Individual Retirement Accounts (IRA): A Quick Overview

Nowadays, majority of the companies offer a retirement plan and the most common type is the 401(k).

However, if your employer does not offer one, you can still save for retirement and enjoy the tax-deferment features by opening an Individual Retirement Arrangement or IRA.

In the past, not many employer offer a retirement plan at work so the IRA has been a viable option by many as a supplement for the social security retirement. Many financial experts are warning people that you cannot rely on social security anymore as your main source of retirement income because by year 2037, the funds will be depleted unless the government takes drastic action.

In order for you to contribute to an IRA, you must have earned compensation such as wages, salaries, commissions, alimony, self-employment and non-taxable combat pay.  However, if your compensation is less than the maximum contribution amount, your contribution will be limited to the amount of your compensation.

An exception to the rule is for married couples with only one spouse working. If you are the non-working spouse, you can still contribute into an IRA even if you do not have earned compensation for as long as your spouse works and makes more than the maximum amount AND you and your spouse filed taxes jointly.

Types of Non-Employer Sponsored IRA

There are two types of non-employer sponsored IRA: a traditional IRA and a Roth IRA. You can open both and contribute to both in the same year if you wish. However, there is a limit on how much you can contribute.

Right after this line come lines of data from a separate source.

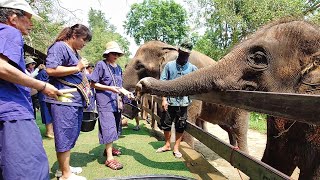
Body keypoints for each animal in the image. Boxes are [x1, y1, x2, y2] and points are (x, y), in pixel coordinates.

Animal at [122, 40, 250, 153]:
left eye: (140, 66)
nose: (126, 115)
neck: (167, 46)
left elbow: (187, 122)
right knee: (229, 129)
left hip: (242, 107)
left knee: (239, 131)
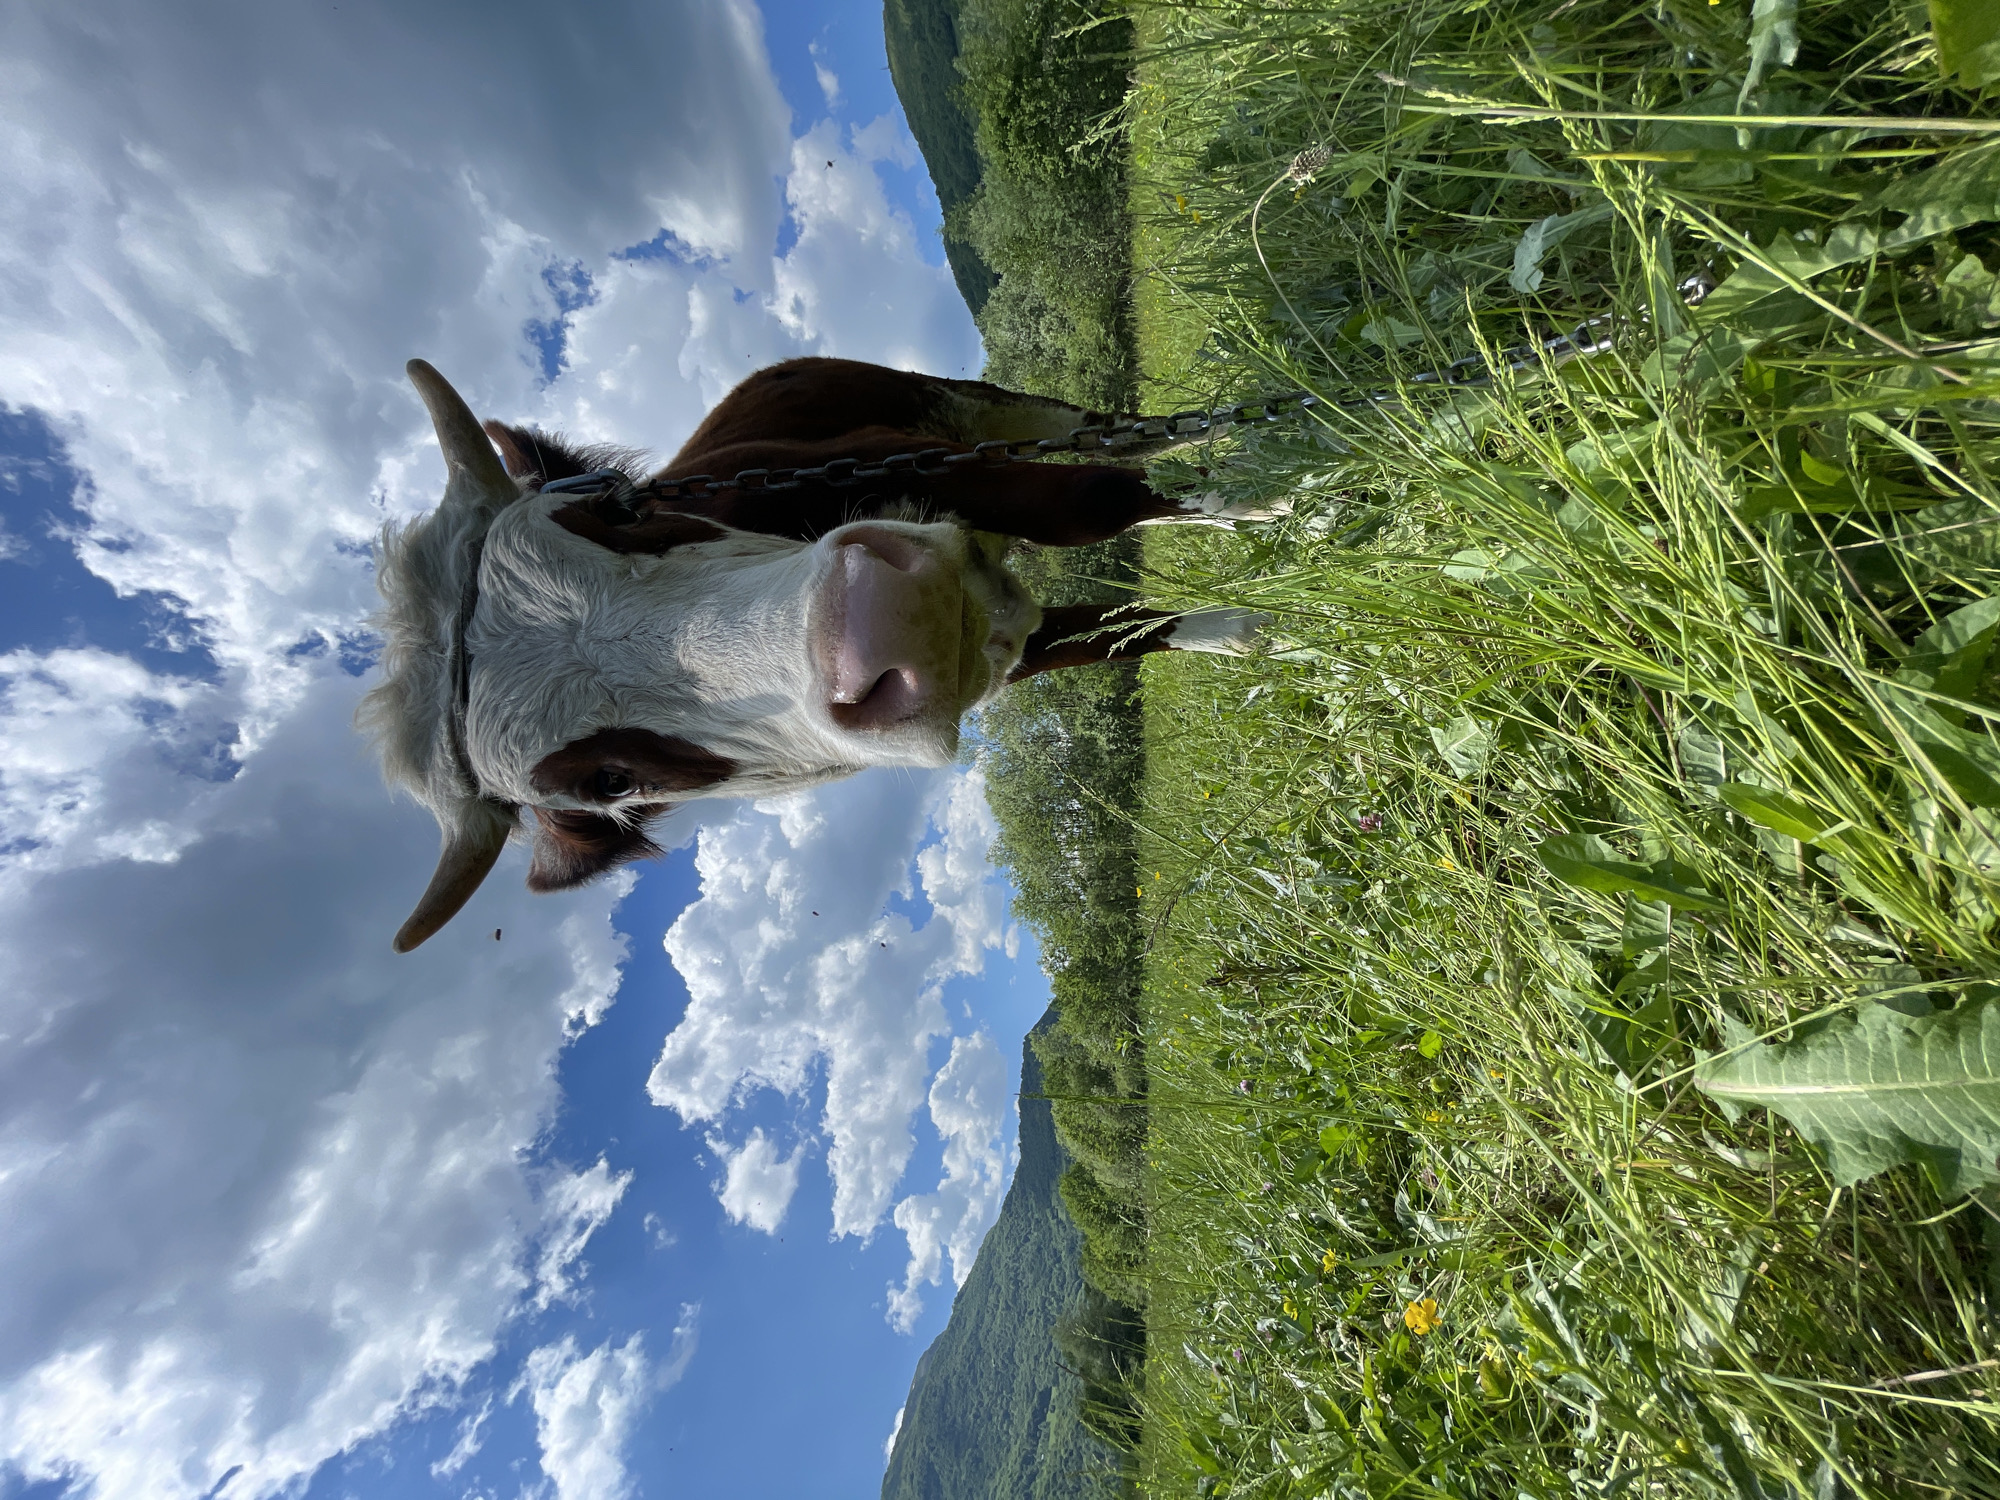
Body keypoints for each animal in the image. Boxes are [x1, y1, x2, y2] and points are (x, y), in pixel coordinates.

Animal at [360, 357, 1276, 953]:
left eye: (620, 515)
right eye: (613, 781)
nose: (881, 618)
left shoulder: (934, 463)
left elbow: (1098, 501)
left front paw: (1271, 496)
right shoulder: (1003, 644)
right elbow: (1112, 631)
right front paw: (1238, 628)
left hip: (974, 410)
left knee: (1118, 444)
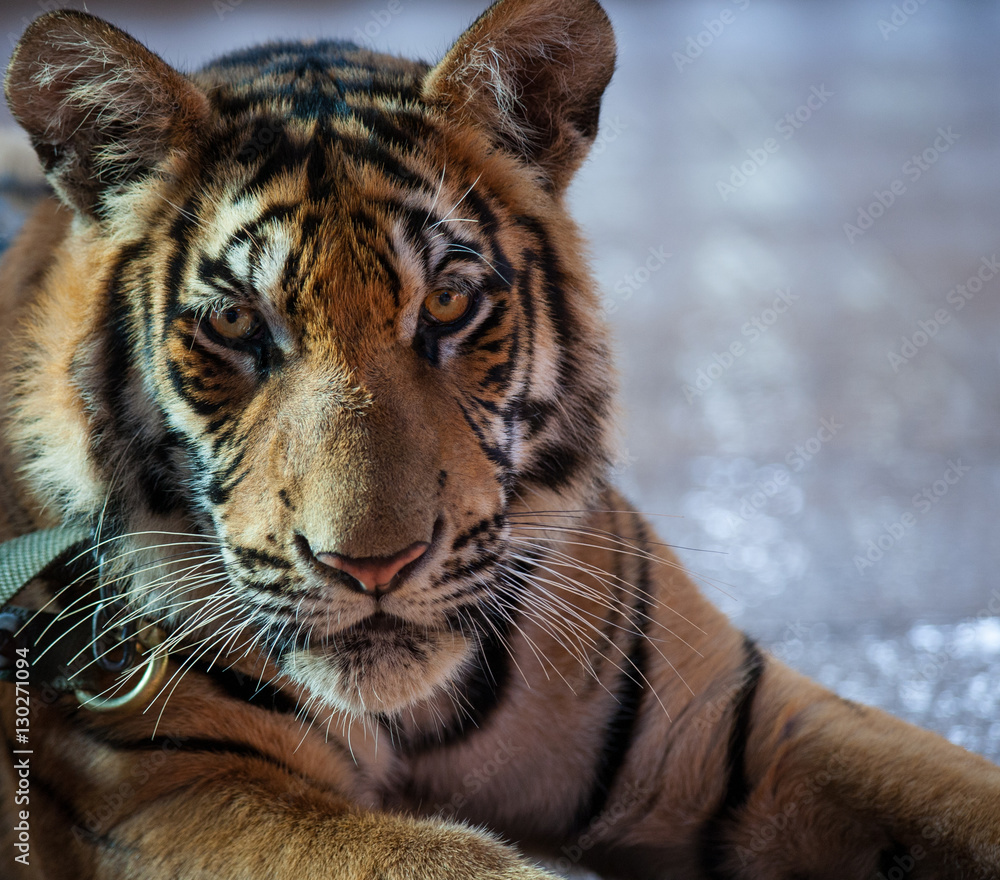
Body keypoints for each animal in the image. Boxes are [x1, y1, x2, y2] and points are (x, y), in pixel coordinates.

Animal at [0, 0, 998, 878]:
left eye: (446, 302)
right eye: (239, 324)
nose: (373, 568)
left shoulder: (743, 724)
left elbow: (962, 797)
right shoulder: (170, 789)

The maximum IRA contribution is $5,000 ($6,000 for age 55 or older for catch-up) and these applies as aggregate total for both IRA in the same tax year. This means that if you contribute to both traditional and Roth in the same tax year, you cannot put $5,000 in traditional and another $5,000 in Roth, it should be $5,000 in total if you have both IRAs.

Traditional IRAs:

Before 1998, there has been only one form of non-employer IRA in existence so when you say IRA, you pretty much know what it is referring to. Because of the emergence of the Roth IRA, the first type of IRA has been referred to as regular IRA or traditional IRA.

The two key advantages of the traditional IRA are the contribution may be tax deductible and the earnings are tax deferred until you made a distribution on your retirement. However, employees who are covered by a retirement plans at work (even if they do not contribute or participate) are limited in their ability to make tax-deductible contribution to their IRAs.

Usually, a traditional IRA is no longer deductible once you are covered by a retirement plan at work but if you meet the income requirement, you may have a full or partial deduction on the contribution. If  you make $56,000 or less ($89,000 or less for married joint filers), you claim a full deduction from your regular income. However, your deduction is phased-out if you make between $56,000 and $66,000 (between $89,000 and $109,000 for married joint filers) and if you make more than $66,000 ($109,000 for married joint filers), your traditional IRA is no longer deductible.

Traditional IRA can be deducted from your income even if you do not itemize. This is considered as above-the-line deduction.

Once you hit the age of 70 1/2 years, you must make a mandatory minimum distribution from your IRA as otherwise the IRS will start taxing you. Of course, you’ve benefited already for a long time so the IRS wants their money now.

Other Traditional IRA Facts:

Roth IRAs:

Roth IRA was created on January 1, 1998, as a result of Taxpayer Relief Act of 1997. It is named after former Senator William V. Roth, Jr. A Roth IRA is similar to a traditional IRA except that the original contribution is not tax deductible. However, one key advantage of the Roth IRA is that the investment earnings are not taxed when your money is withdrawn at the right retirement age.

A Roth IRA is advisable if you already have a retirement plan at work and you no longer qualify to make a tax deductible traditional IRA. In addition,  a Roth IRA is also perfect if you expect to have a huge retirement income from your employer sponsored retirement plan such as a 401(k) , 403(b) or pension plans as this will put you in a higher tax bracket and may potentially pay higher taxes come retirement time.

There are some income limits for Roth IRA contribution. You can make a full contribution if your gross income is $105,000 or less ($167,000 for married joint filers) in 2010 and is phased out if you make between $105,000 and $120,000 (between $167,000 and $177,000 for married joint filers). However, you can no longer contribute to your Roth IRA if your adjusted gross income is $120,000 ($177,000 for married joint filers).

Additional Roth IRA Facts:

Source: IRS Publication 590


  1. I like the Roth the best!

    Mainly because you can pull out your contributions at any time, penalty free!

    • alex says:

      That is a really good point. I do like the flexibility that option offers. It is really hard to choose the right retirement option.